If I 'fork' from my group member's repository, how do I update the fork with his changes if he were to make commits to it?

I guess my question is: in a small group project where we have split up the work, is it a better idea to setup Eclipse to pull directly from the main repository so I can easily pull and merge changes into what I'm working on --OR-- fork the repository and work independently on my own copy, then somehow merge any changes my group members make into my own fork, then push my changes when I've complete my portion?

Is this a personal preference to pull from the original repository directly into Eclipse or to 'fork' the repository into my on Github account, then work from there? Is it better practice to do one over the other?
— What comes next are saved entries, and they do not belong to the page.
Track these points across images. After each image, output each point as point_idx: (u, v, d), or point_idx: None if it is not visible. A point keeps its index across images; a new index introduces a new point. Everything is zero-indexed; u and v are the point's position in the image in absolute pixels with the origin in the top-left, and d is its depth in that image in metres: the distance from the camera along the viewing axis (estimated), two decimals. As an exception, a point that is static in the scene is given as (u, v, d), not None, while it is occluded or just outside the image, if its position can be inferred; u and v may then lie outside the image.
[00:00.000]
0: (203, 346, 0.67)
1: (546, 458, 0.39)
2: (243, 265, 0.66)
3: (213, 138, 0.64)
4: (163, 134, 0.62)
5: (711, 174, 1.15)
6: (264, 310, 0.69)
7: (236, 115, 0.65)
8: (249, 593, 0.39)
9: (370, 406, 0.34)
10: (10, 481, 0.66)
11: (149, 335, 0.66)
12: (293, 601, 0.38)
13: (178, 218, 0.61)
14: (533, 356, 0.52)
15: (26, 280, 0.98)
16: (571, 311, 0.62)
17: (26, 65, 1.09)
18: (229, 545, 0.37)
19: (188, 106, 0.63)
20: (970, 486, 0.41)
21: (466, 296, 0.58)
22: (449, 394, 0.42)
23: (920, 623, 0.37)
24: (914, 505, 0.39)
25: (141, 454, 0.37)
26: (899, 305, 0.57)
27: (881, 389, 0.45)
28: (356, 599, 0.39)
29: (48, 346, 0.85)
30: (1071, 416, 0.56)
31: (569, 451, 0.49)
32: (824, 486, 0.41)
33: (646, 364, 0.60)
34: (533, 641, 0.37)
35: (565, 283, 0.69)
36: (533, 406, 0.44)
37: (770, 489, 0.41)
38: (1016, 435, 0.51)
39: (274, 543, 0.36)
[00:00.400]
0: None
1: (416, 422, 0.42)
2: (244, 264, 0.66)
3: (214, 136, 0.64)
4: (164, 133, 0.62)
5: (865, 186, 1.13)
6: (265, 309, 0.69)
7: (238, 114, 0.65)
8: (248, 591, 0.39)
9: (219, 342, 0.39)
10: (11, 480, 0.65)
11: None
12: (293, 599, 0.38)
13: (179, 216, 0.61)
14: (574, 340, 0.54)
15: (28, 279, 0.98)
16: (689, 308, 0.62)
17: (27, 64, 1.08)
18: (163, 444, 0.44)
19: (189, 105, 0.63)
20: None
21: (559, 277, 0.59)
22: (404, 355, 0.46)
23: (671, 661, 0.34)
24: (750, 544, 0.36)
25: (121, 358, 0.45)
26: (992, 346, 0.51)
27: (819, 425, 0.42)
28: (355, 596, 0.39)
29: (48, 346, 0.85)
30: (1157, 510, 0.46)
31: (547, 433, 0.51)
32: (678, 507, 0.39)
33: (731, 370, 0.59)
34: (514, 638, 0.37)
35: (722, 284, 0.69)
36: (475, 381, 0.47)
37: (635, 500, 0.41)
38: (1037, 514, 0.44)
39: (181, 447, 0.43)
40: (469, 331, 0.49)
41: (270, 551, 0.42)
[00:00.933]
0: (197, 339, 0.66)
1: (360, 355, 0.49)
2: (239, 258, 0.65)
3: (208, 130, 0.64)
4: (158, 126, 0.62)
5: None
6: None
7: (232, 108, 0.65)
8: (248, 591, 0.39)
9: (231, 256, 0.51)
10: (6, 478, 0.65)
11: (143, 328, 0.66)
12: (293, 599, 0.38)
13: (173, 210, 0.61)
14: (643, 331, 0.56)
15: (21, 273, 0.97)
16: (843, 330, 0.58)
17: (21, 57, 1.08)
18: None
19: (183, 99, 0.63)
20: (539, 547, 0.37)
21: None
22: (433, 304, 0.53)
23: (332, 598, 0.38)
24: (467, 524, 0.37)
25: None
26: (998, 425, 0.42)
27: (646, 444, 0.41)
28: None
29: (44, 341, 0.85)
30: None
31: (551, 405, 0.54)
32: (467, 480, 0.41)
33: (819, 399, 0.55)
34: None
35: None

I can probably figure out how to do it both ways via online tutorials, but I'm not sure which route to take.

All help is appreciated.

For small groups recommend using option 2 below and submitting changes on pull requests

Essentially two options:

  1. fork - read how to pull upstream changes here clone w/ pull. This approach is used when the project owners want to have control of how changes enter into the project. For a class project that's probably not necessary.
  2. clone - use feature branches & pull requests to manage changes (few more details below)

A git workflow for a small team might look like the following. You can read more details here

  • clone the team repo to your local workstation
  • pick a feature to work on and create a branch to work on the feature
  • make lots of messy commits until you have something ready to send to the team repo
  • pull down upstream changes from the team that get committed to master and rebase your feature branch to incorporate those as needed
  • rewrite your commit history with git rebase -i origin/master
  • create a pull request to be merged into master

The way we work on stuff and work, and thus the way I would work on it for personal projects is as follows:

  • Clone the main repository (no fork).

  • Checkout a new branch where you are planning to do all of your work.

  • When you're done checkout the main project branch (probably master, at work we use develop)

  • Run a git pull origin master (or whatever the main branch name is)

  • Checkout back to the branch you made all of your changes to.

  • On your branch run a git rebase master, this will run all of your changes on top of whatever is on master.

  • Then do a git push origin 'your new branch name'

  • And finally, once the branch has been pushed to the main repo, submit a pull request.

This is a great way to keep a linear set of changes, and it works very well.